EXCERPTED TEXT
☆ ☆ ☆ ☆

A tree of size n is an undirected connected graph consisting of n vertices without cycles.
Consider some tree with n vertices. We call a tree invariant relative to permutation p = p1p2... pn, if for any two vertices of the tree u and v the condition holds: "vertices u and v are connected by an edge if and only if vertices pu and pv are connected by an edge".
You are given permutation p of size n. Find some tree size n, invariant relative to the given permutation.
Input
The first line contains number n (1 ≤ n ≤ 105) — the size of the permutation (also equal to the size of the sought tree).
The second line contains permutation pi (1 ≤ pi ≤ n).
Output
If the sought tree does not exist, print "NO" (without the quotes).

☆ ☆ ☆ ☆

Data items
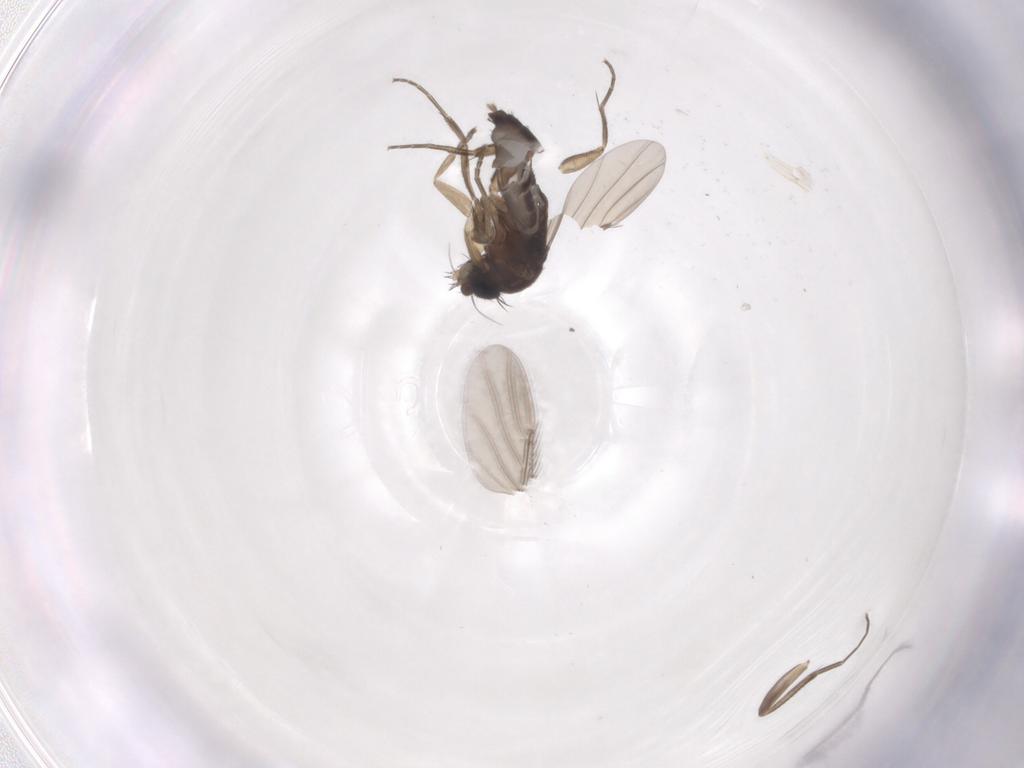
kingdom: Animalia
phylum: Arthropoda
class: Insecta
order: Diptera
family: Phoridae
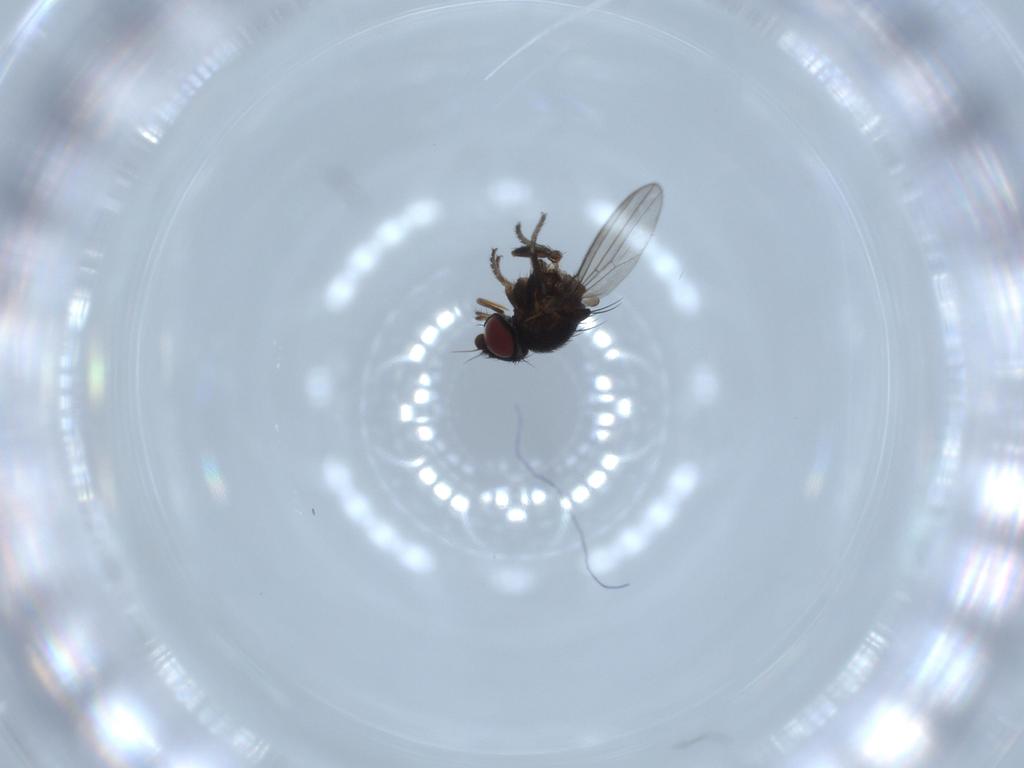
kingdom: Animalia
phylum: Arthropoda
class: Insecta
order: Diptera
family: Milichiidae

☆ ☆ ☆ ☆

GIVEN REQUEST
Decide whether each statement agrees with the excerpt on invariant trees, answering yes or no and quoting the words of the excerpt that settle it: (a) a tree of size n has n vertices and no cycles; (b) the permutation is given on the first line of input; (c) if no suitable tree exists, the output is "NO". These items are separate material and have no connection to the excerpt on invariant trees above.

EXERCISE ANSWER
(a) Yes: "A tree of size n is an undirected connected graph consisting of n vertices without cycles."
(b) No: "The first line contains number n" and "The second line contains permutation pi"
(c) Yes: "If the sought tree does not exist, print "NO" (without the quotes)."